** Opening Provided information block **

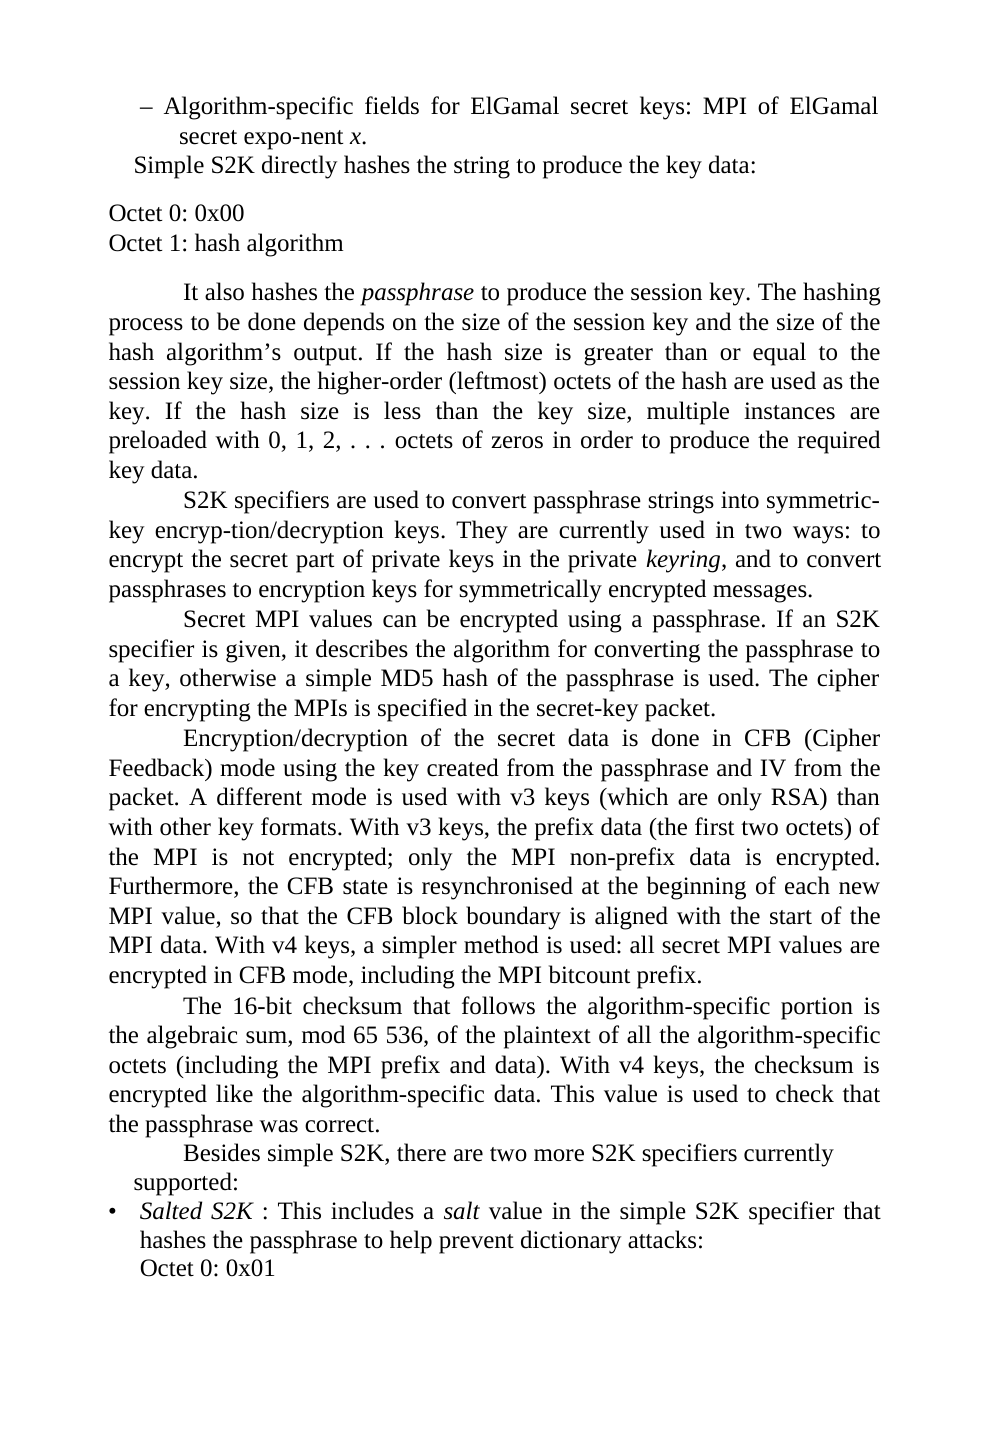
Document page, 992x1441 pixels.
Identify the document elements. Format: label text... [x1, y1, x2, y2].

text Secret MPI values can be encrypted using a passphrase. If an S2K specifier is given, it describes the algorithm for converting the passphrase to a key, otherwise a simple MD5 hash of the passphrase is used. The cipher for encrypting the MPIs is specified in the secret-key packet. [108, 604, 881, 722]
text Encryption/decryption of the secret data is done in CFB (Cipher Feedback) mode using the key created from the passphrase and IV from the packet. A different mode is used with v3 keys (which are only RSA) than with other key formats. With v3 keys, the prefix data (the first two octets) of the MPI is not encrypted; only the MPI non-prefix data is encrypted. Furthermore, the CFB state is resynchronised at the beginning of each new MPI value, so that the CFB block boundary is aligned with the start of the MPI data. With v4 keys, a simpler method is used: all secret MPI values are encrypted in CFB mode, including the MPI bitcount prefix. [108, 723, 881, 989]
text The 16-bit checksum that follows the algorithm-specific portion is the algebraic sum, mod 65 536, of the plaintext of all the algorithm-specific octets (including the MPI prefix and data). With v4 keys, the checksum is encrypted like the algorithm-specific data. This value is used to check that the passphrase was correct. [108, 991, 881, 1138]
text – Algorithm-specific fields for ElGamal secret keys: MPI of ElGamal secret expo-nent x. [140, 91, 879, 150]
text Octet 0: 0x01 [139, 1254, 881, 1282]
text Simple S2K directly hashes the string to produce the key data: [133, 151, 881, 179]
text Besides simple S2K, there are two more S2K specifiers currently supported: [133, 1139, 881, 1196]
text S2K specifiers are used to convert passphrase strings into symmetric-key encryp-tion/decryption keys. They are currently used in two ways: to encrypt the secret part of private keys in the private keyring, and to convert passphrases to encryption keys for symmetrically encrypted messages. [108, 485, 881, 603]
text It also hashes the passphrase to produce the session key. The hashing process to be done depends on the size of the session key and the size of the hash algorithm’s output. If the hash size is greater than or equal to the session key size, the higher-order (leftmost) octets of the hash are used as the key. If the hash size is less than the key size, multiple instances are preloaded with 0, 1, 2, . . . octets of zeros in order to produce the required key data. [108, 277, 881, 484]
text Octet 1: hash algorithm [108, 228, 881, 257]
text Octet 0: 0x00 [108, 199, 881, 227]
list Salted S2K : This includes a salt value in the simple S2K specifier that hashes the passphrase to help prevent dictionary attacks: [108, 1196, 881, 1254]
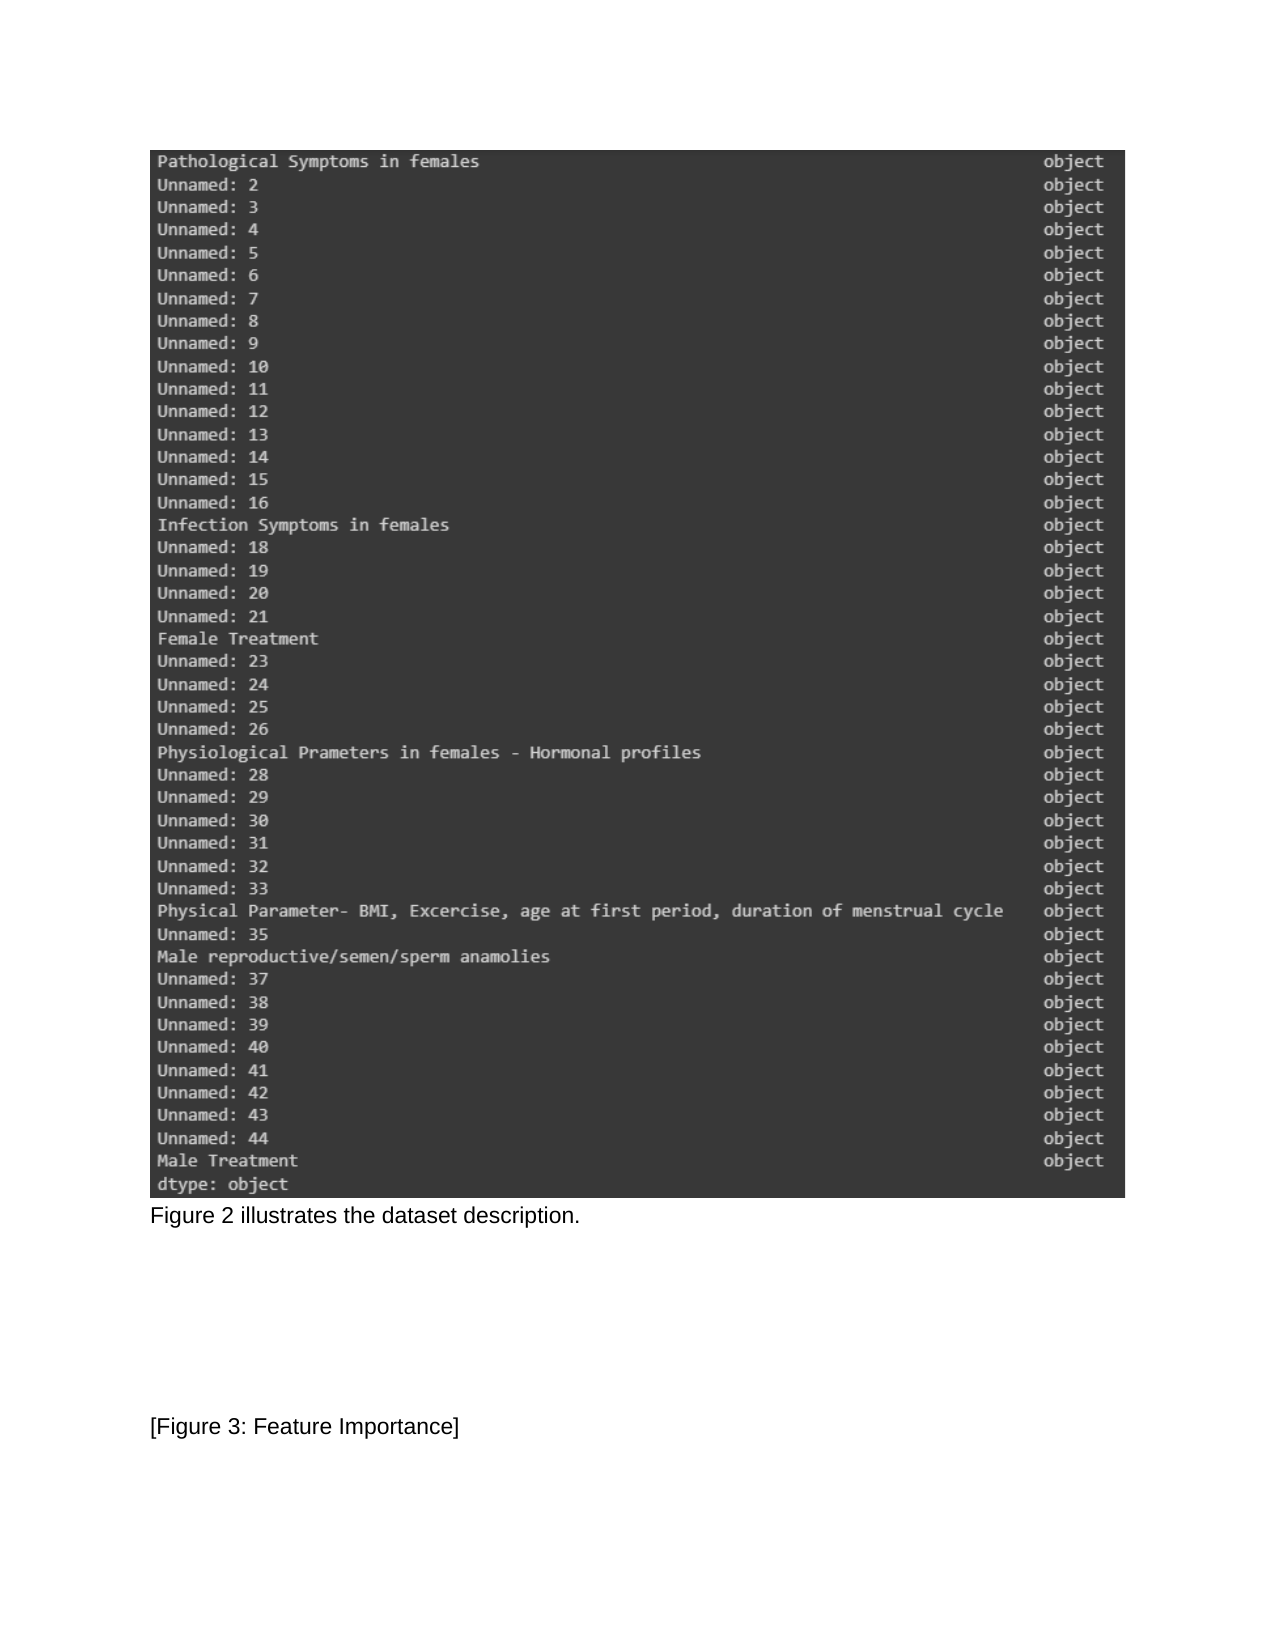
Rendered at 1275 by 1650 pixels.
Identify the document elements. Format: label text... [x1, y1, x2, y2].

** Closing Provided information block **

## Goal of the exercise
Copy the data word for word and omit every picture.

## Solution below
Document page, 992x1441 pixels.
Identify the document elements. Format: label text... [x1, y1, x2, y2].

text Secret MPI values can be encrypted using a passphrase. If an S2K specifier is given, it describes the algorithm for converting the passphrase to a key, otherwise a simple MD5 hash of the passphrase is used. The cipher for encrypting the MPIs is specified in the secret-key packet. [108, 604, 881, 722]
text Encryption/decryption of the secret data is done in CFB (Cipher Feedback) mode using the key created from the passphrase and IV from the packet. A different mode is used with v3 keys (which are only RSA) than with other key formats. With v3 keys, the prefix data (the first two octets) of the MPI is not encrypted; only the MPI non-prefix data is encrypted. Furthermore, the CFB state is resynchronised at the beginning of each new MPI value, so that the CFB block boundary is aligned with the start of the MPI data. With v4 keys, a simpler method is used: all secret MPI values are encrypted in CFB mode, including the MPI bitcount prefix. [108, 723, 881, 989]
text The 16-bit checksum that follows the algorithm-specific portion is the algebraic sum, mod 65 536, of the plaintext of all the algorithm-specific octets (including the MPI prefix and data). With v4 keys, the checksum is encrypted like the algorithm-specific data. This value is used to check that the passphrase was correct. [108, 991, 881, 1138]
text – Algorithm-specific fields for ElGamal secret keys: MPI of ElGamal secret expo-nent x. [140, 91, 879, 150]
text Octet 0: 0x01 [139, 1254, 881, 1282]
text Simple S2K directly hashes the string to produce the key data: [133, 151, 881, 179]
text Besides simple S2K, there are two more S2K specifiers currently supported: [133, 1139, 881, 1196]
text S2K specifiers are used to convert passphrase strings into symmetric-key encryp-tion/decryption keys. They are currently used in two ways: to encrypt the secret part of private keys in the private keyring, and to convert passphrases to encryption keys for symmetrically encrypted messages. [108, 485, 881, 603]
text It also hashes the passphrase to produce the session key. The hashing process to be done depends on the size of the session key and the size of the hash algorithm’s output. If the hash size is greater than or equal to the session key size, the higher-order (leftmost) octets of the hash are used as the key. If the hash size is less than the key size, multiple instances are preloaded with 0, 1, 2, . . . octets of zeros in order to produce the required key data. [108, 277, 881, 484]
text Octet 1: hash algorithm [108, 228, 881, 257]
text Octet 0: 0x00 [108, 199, 881, 227]
list Salted S2K : This includes a salt value in the simple S2K specifier that hashes the passphrase to help prevent dictionary attacks: [108, 1196, 881, 1254]
Rendered at 1275 by 1650 pixels.
Identify the document elements. Format: label text... [x1, y1, x2, y2].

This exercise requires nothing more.